** Problem statement **
An exact copy of the records below is needed, with every picture left out.
------ Material supplied
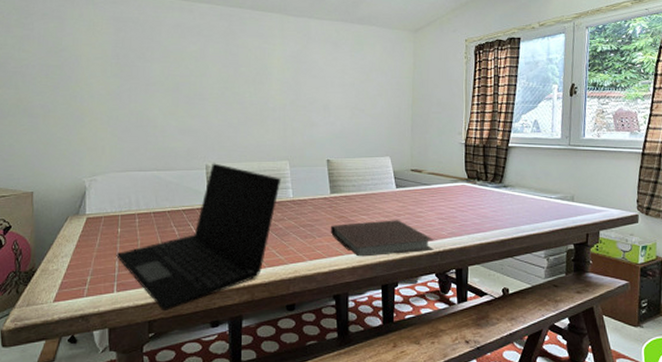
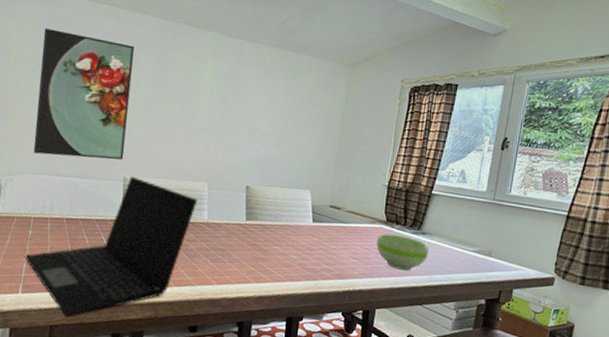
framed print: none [112,28,204,151] -> present [33,28,135,160]
notebook: present [330,220,434,257] -> none [241,252,345,290]
bowl: none [461,191,512,225] -> present [376,233,429,271]

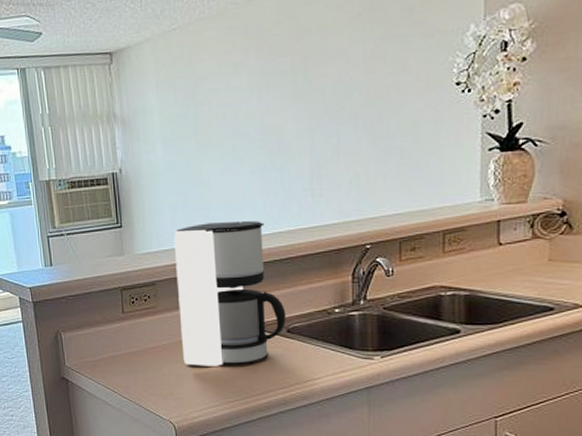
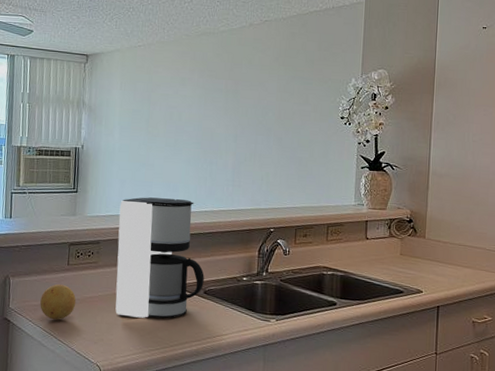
fruit: none [98,335,138,376] -> present [40,283,77,320]

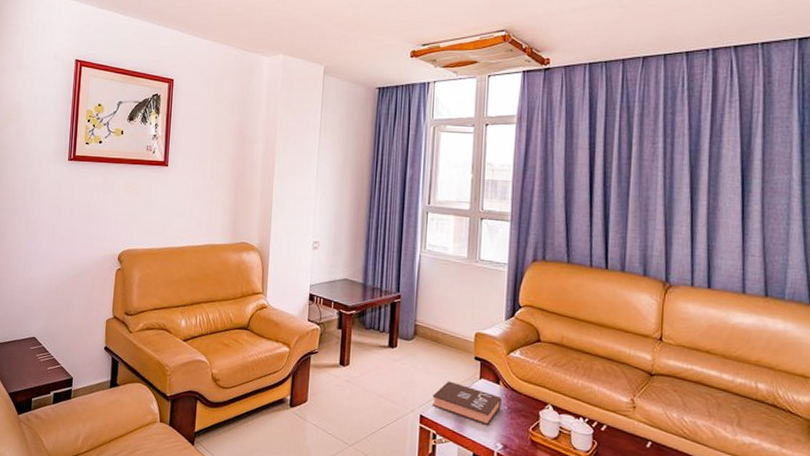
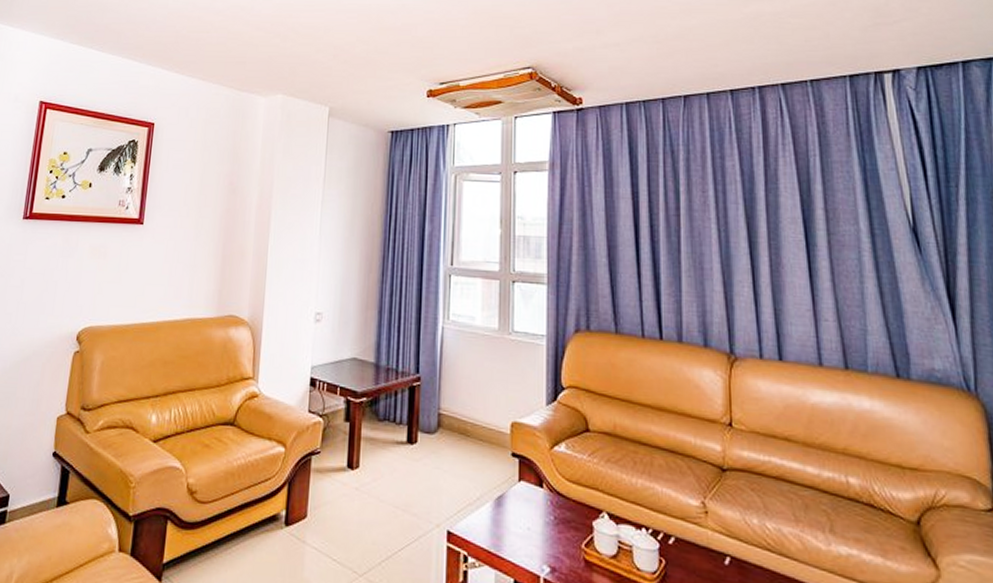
book: present [432,381,502,426] -> none [462,485,546,543]

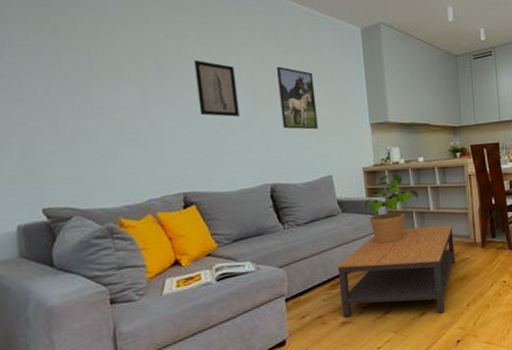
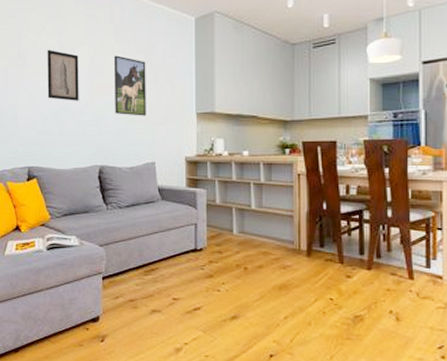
coffee table: present [337,224,456,317] -> none [152,224,275,320]
potted plant: present [364,175,418,244] -> none [183,167,240,237]

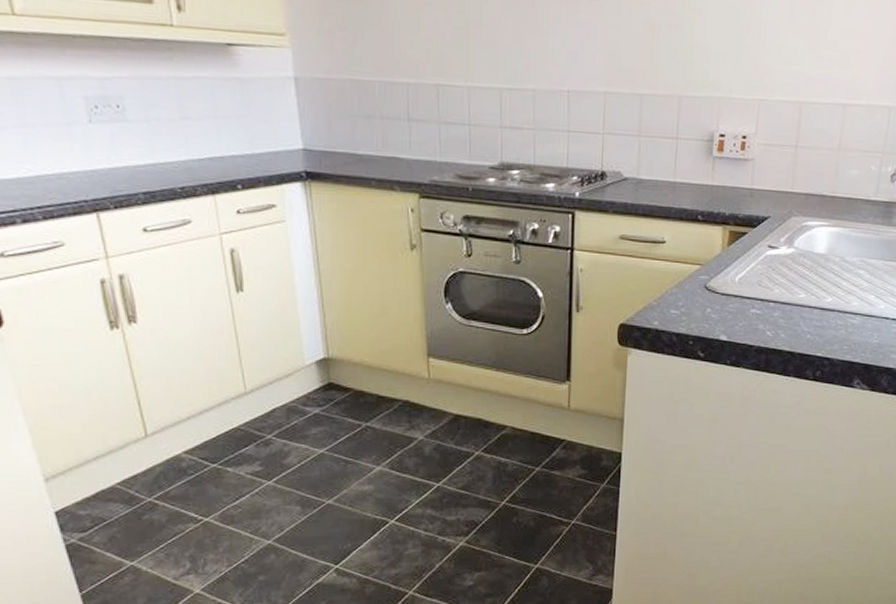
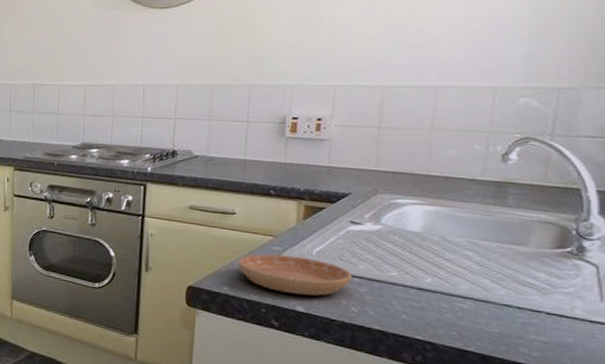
saucer: none [667,283,768,324] -> present [237,254,352,296]

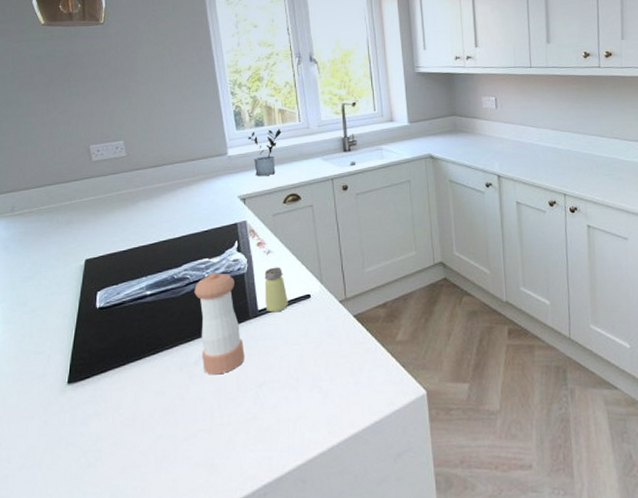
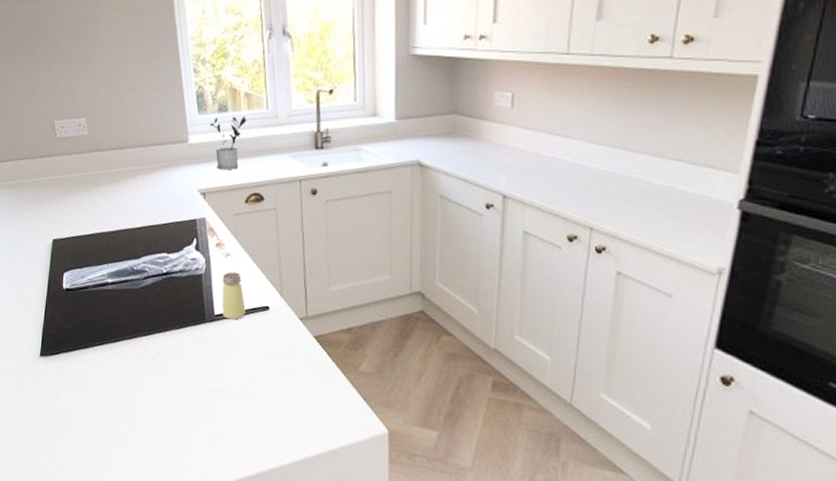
pepper shaker: present [194,272,245,375] -> none [153,268,200,373]

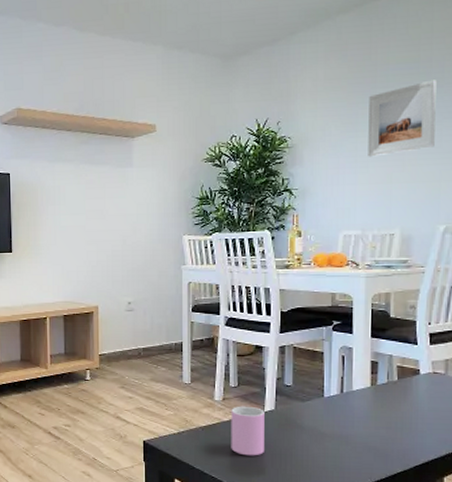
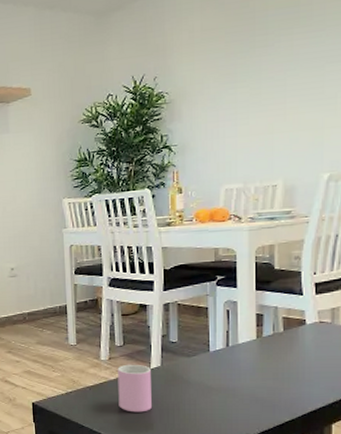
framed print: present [368,80,437,157] -> none [248,23,318,108]

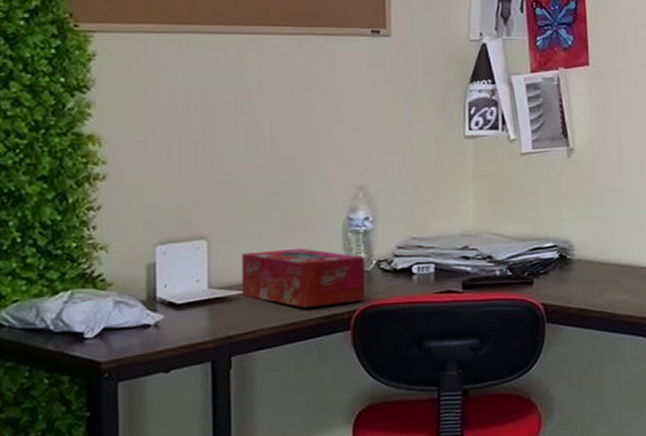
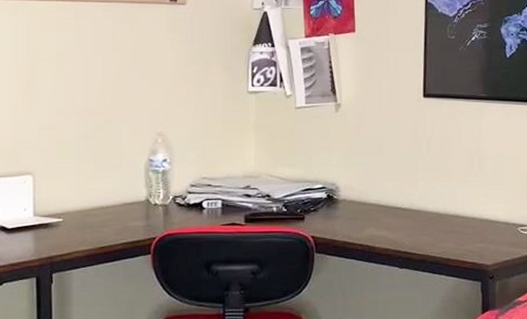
tissue box: present [242,248,366,308] -> none [61,184,164,235]

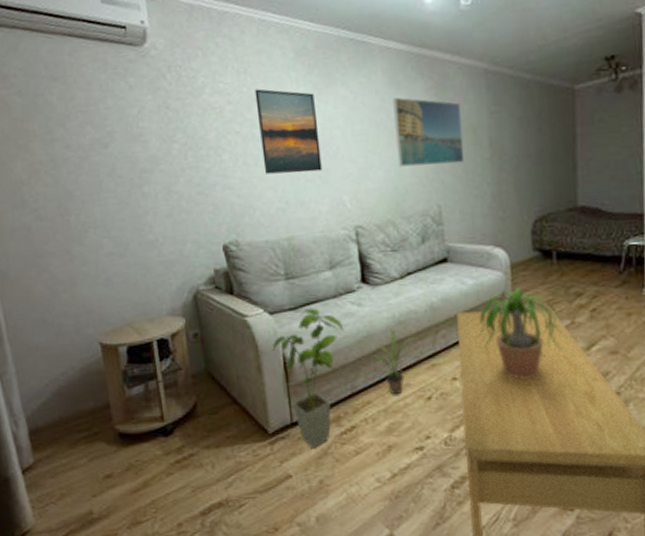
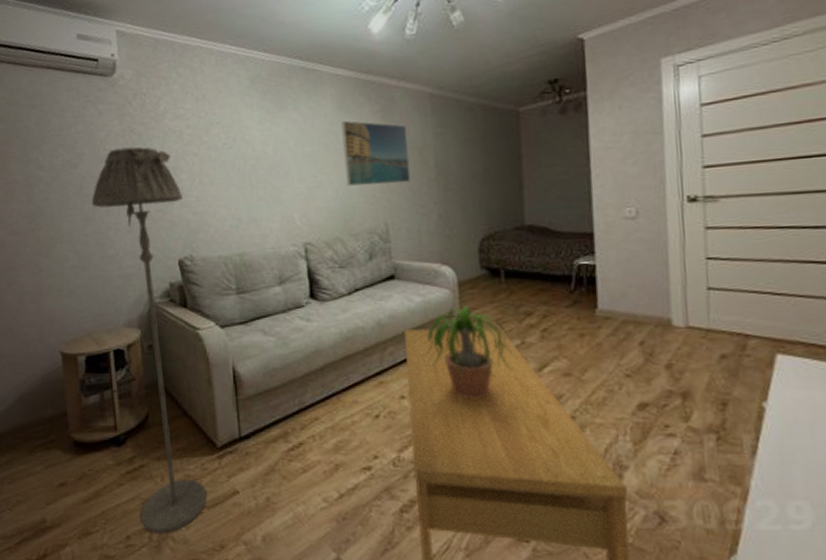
floor lamp: none [125,124,260,520] -> present [91,147,207,534]
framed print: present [254,88,322,174] -> none [212,113,274,193]
house plant: present [272,308,344,448] -> none [222,322,293,464]
potted plant: present [371,327,418,395] -> none [319,343,365,412]

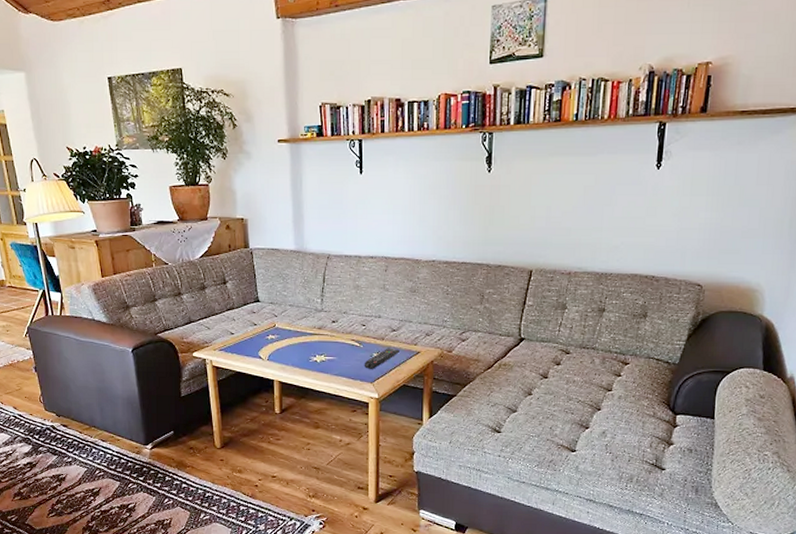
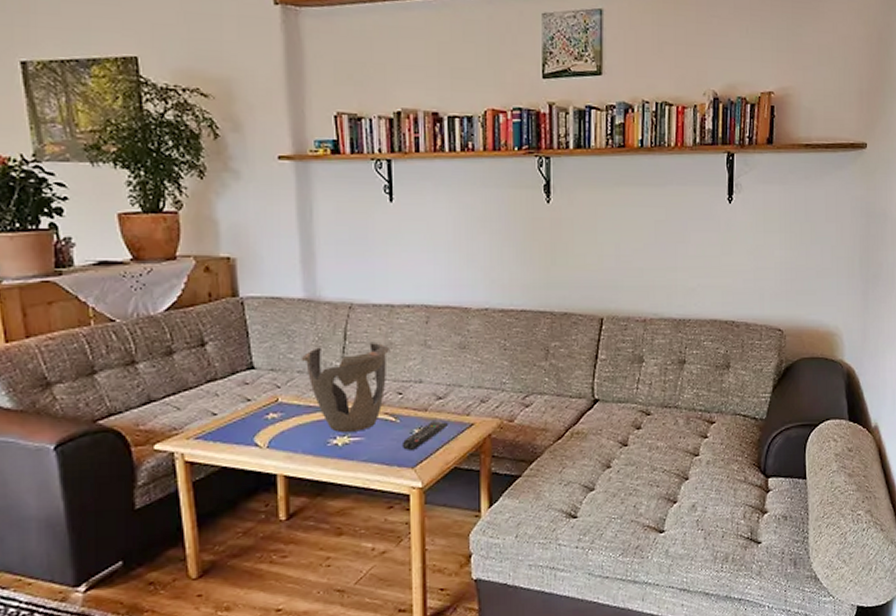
decorative bowl: none [292,284,356,352] -> present [301,341,389,432]

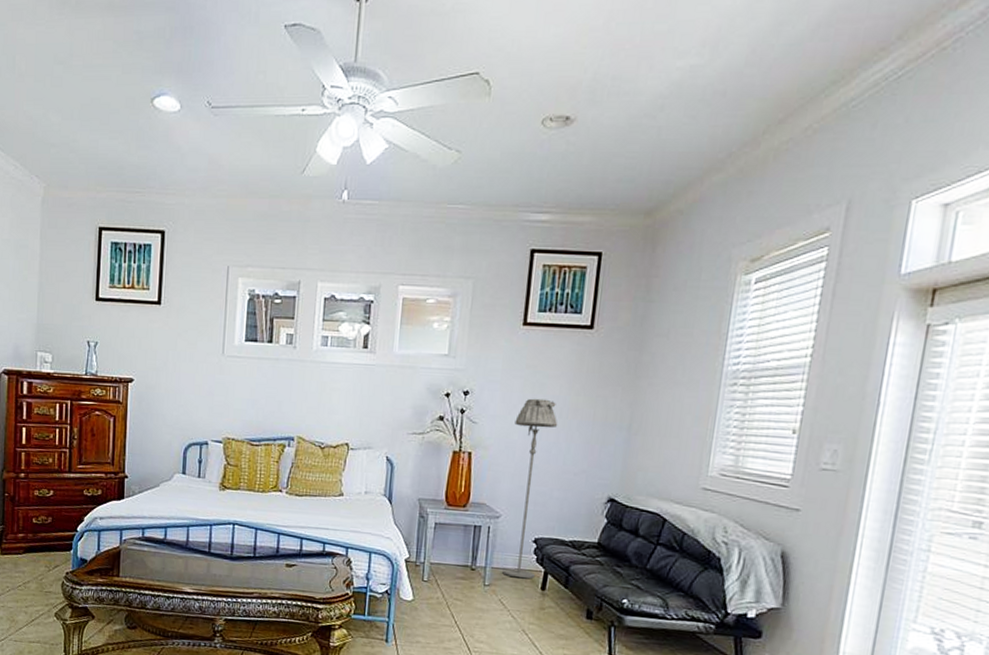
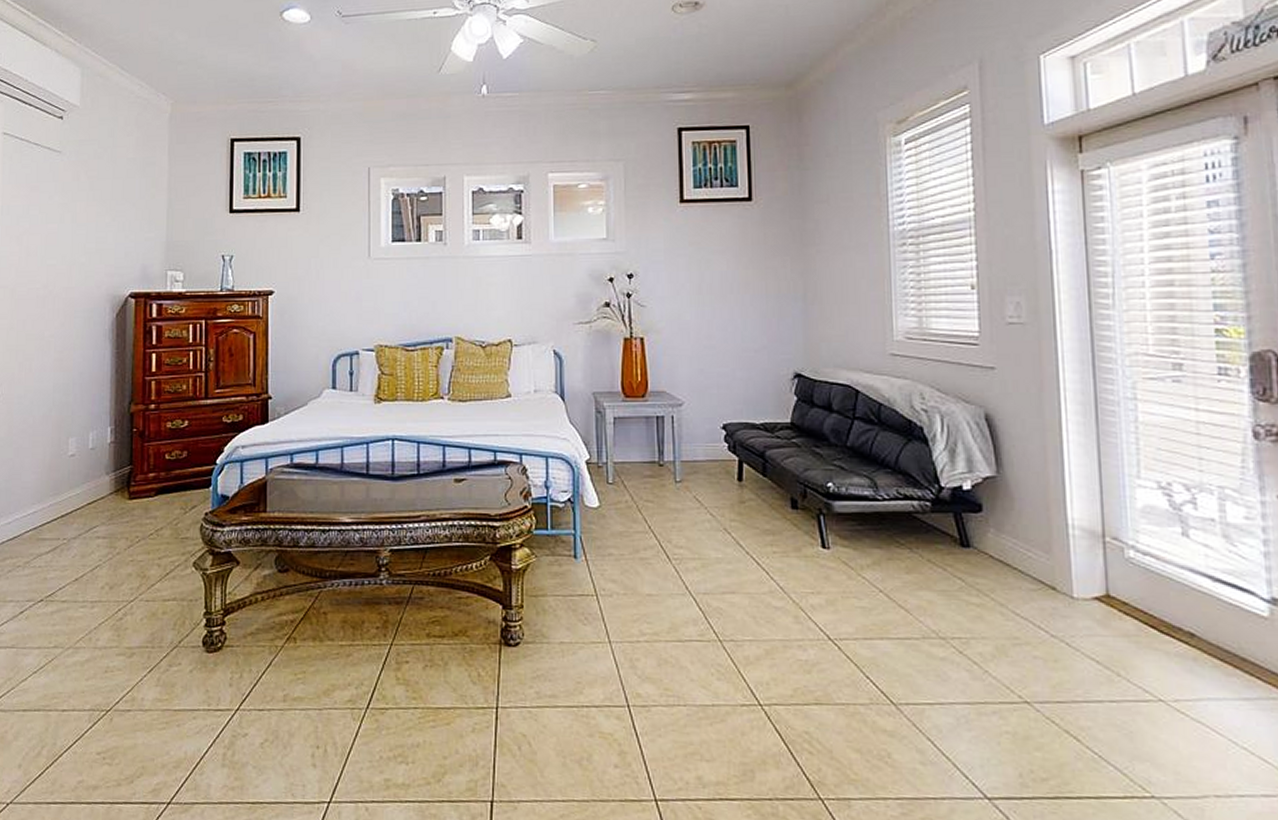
floor lamp: present [502,398,558,579] -> none [685,275,731,470]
------------
** Result for this exercise **
framed print: none [112,28,204,151] -> present [33,28,135,160]
notebook: present [330,220,434,257] -> none [241,252,345,290]
bowl: none [461,191,512,225] -> present [376,233,429,271]

fruit: none [98,335,138,376] -> present [40,283,77,320]

book: present [432,381,502,426] -> none [462,485,546,543]

coffee table: present [337,224,456,317] -> none [152,224,275,320]
potted plant: present [364,175,418,244] -> none [183,167,240,237]

saucer: none [667,283,768,324] -> present [237,254,352,296]

pepper shaker: present [194,272,245,375] -> none [153,268,200,373]

framed print: present [368,80,437,157] -> none [248,23,318,108]

tissue box: present [242,248,366,308] -> none [61,184,164,235]

floor lamp: none [125,124,260,520] -> present [91,147,207,534]
framed print: present [254,88,322,174] -> none [212,113,274,193]
house plant: present [272,308,344,448] -> none [222,322,293,464]
potted plant: present [371,327,418,395] -> none [319,343,365,412]

decorative bowl: none [292,284,356,352] -> present [301,341,389,432]

floor lamp: present [502,398,558,579] -> none [685,275,731,470]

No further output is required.